O’Connell 5/8/2k1 (J., “Sumner and Sumner v. General Motors”, State of Michigan Court of Appeals, Google)
Our Supreme Court's directions to us on remand clearly specify that the conflict panel in Lopez II was authorized only to overrule the rule of law established by Sumner I; it was not authorized to reverse the decision of Sumner I vacating the judgment entered in favor of defendant. 463 Mich 929. 7 As our Supreme Court aptly pointed out, an important difference exists between overruling a case and reversing a case. Black's Law Dictionary (6th ed), p 1319 defines "reverse" as follows:
To overthrow, vacate, set aside, make void, annul, repeal, or revoke; as, to reverse a judgment, sentence or decree of a lower court by an appellate court, or to change to the contrary or to a former condition. To reverse a judgment means to overthrow it by contrary decision, make it void, undo or annul it for error. [citations omitted.]
In contrast, "overrule" is defined, in pertinent part, as follows: To supersede; annul; reverse; make void; reject by subsequent action or decision. A judicial decision is said to be overruled when a later decision, rendered by the same court or by a superior court in the same system, expresses a judgment upon the same question of law directly opposite to that which was before given, thereby depriving the earlier opinion of all authority as a precedent. [Black's Law Dictionary (6th ed), p 1104 (emphasis added)]. 8
Stated differently, "overrule" is a term that "denotes what a superior court does to a precedent that it expressly decides should no longer be controlling law," whereas "reverse" is a narrower term that "describes an appellate court's change to the opposite result from that by the lower court in a given case." A Dictionary of Modern Legal Usage (2d ed), p 632. Thus, to reverse is to change the result in the case at bar; to overrule is to declare that a rule of law no longer has precedential value. An appellate court must take care to recognize the distinction between the two actions. See, e.g., People v Collins, 438 Mich 8, 11; 475 NW2d 684 (1991)
There are definitions that support "decision" as something disctinct from methodology, opinion or statement of reason. I haven't read all of the case; how many 'conclusions' do each of the really draw?
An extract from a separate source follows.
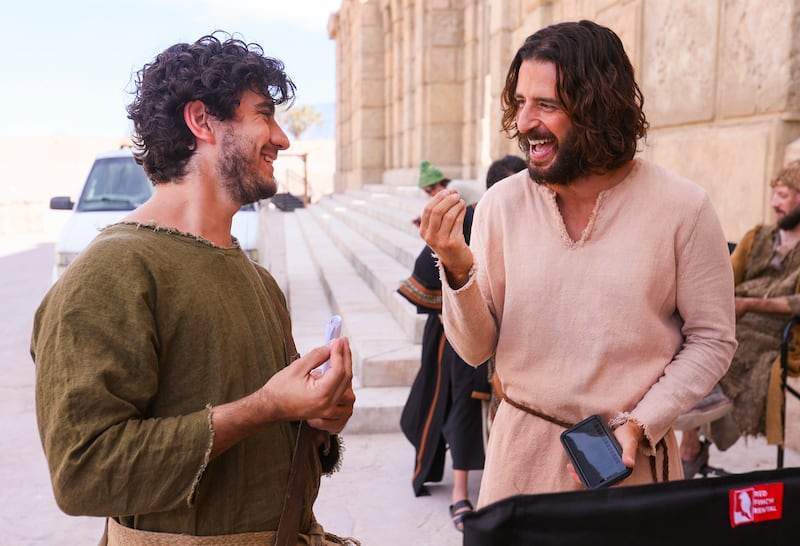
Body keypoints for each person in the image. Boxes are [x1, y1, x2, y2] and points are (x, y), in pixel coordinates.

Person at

West’s Encyclopedia of American Law 1998
When referring to judicial matters, a decision is not the same as an opinion, although the terms are sometimes used interchangeably. A decision is the pronouncement of the solution of the court or judgment in a case, while an opinion is a statement of the reasons for its determination made by the court.
The case used to overturn the original decision must deal with the identical issue of law. This seems to provide a reasonable limit.
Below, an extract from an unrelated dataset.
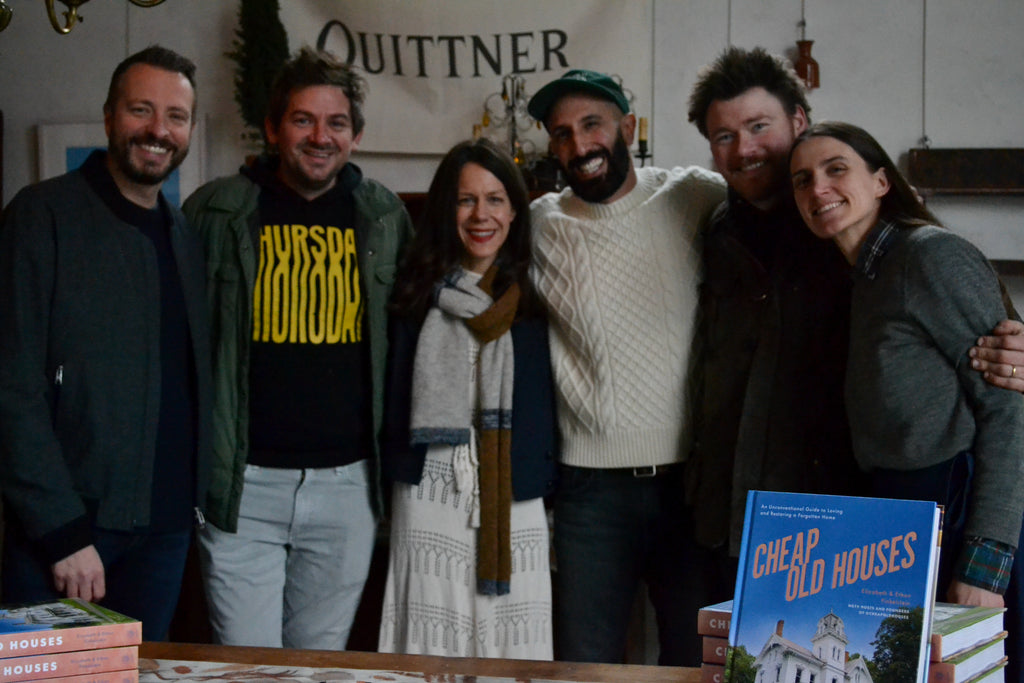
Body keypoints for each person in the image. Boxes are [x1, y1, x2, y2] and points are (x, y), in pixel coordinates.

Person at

West’s Encyclopedia of American Law 1998
A judicial decision is overruled when a later decision, made by the same tribunal or a higher court in the same system, hands down a decision concerning the identical question of law, which is in direct opposition to the earlier decision. The earlier decision is thereby overruled and deprived of its authority as precedent.
As a sidebar, why won't judges simply force debates about the substantive effect of the decisions and refuse to accept extraneous pics?